If I had it to do over, I’d get a sherpa.
A coach or even an informal mentor would’ve steadied my climb up the learning curve. Actual coaching can be expensive, especially in the nonprofit world where salaries are less than in the private sector and budgets have skinnier bottom lines. I wish standard practice for boards was to include coaching in the first year’s budget of onboarding a new, or experienced but new to the field, CEO/Executive Director. There’s more accountability to the goals of the organization if the organization is paying for it.
If it were standard practice, it would also mitigate the problem of younger leaders like I was at the time. I think I might’ve been resistant to coaching, thinking it would telegraph “she’s not smart enough”. It also seemed too much out of the bookstore self-help section, full of 10 steps to perfect time management or 5 steps to accomplishing all my goals. It seemed a little indulgent as well. I was more a “get in there and figure it out” kind of person even if it meant reinventing the wheel. And let’s be clear, reinventing the wheel is foolish. It’s wearing the t-shirt that says “No, really, I’d rather do it the hard way” while the wise sherpa is wearing the t-shirt with the arrow pointing in your direction saying “she doesn’t know what she doesn’t know.”
If I had it to do over, I’d listen.
I’d listen to more experienced leaders. I’d listen to more experienced people. I’d listen better to my team. I’d ask questions. I’d write down the answers so I wouldn’t forget and could spend time thinking about the wisdom. I’d read a self help book or two about listening. I. would. listen.
If I had it to do over, I wouldn’t change anything for six months.
To be honest, I don’t remember how much I changed or didn’t change in the first six months of becoming executive director of the organization. What I do remember is feeling an urgency to establish myself as the new leader. I wanted to put my signature on us. The advice my now self would’ve given my then self would be to ask someone far more experienced to have lunch with me once a month, to talk about challenges, listen and learn. To listen to the team, everyone who worked for us as much as possible.
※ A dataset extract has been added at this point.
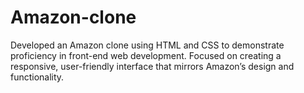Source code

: # Amazon-clone
Developed an Amazon clone using HTML and CSS to demonstrate proficiency in front-end web development. Focused on creating a responsive, user-friendly interface that mirrors Amazon’s design and functionality.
To take care of things day to day, which I did already know how to do, and establish myself as someone who doesn’t know everything. Because I didn’t.
After all these years, it’s still true. I don’t know what I don’t know.
These years have taught me how normal and survivable it is to not know. I realize now, and wish I had then, not knowing isn’t a liability, it’s simply a place on the continuum. I’ve learned you never know what you don’t know, you just get better at seeing the oh-my-god-I-don’t-know-what-to-do coming. I’ve learned to build a network of wisdom in our team, friends and colleagues so I have people to run to for help when I need it. I used to think running for help looked weak, now I think it looks like wisdom in action.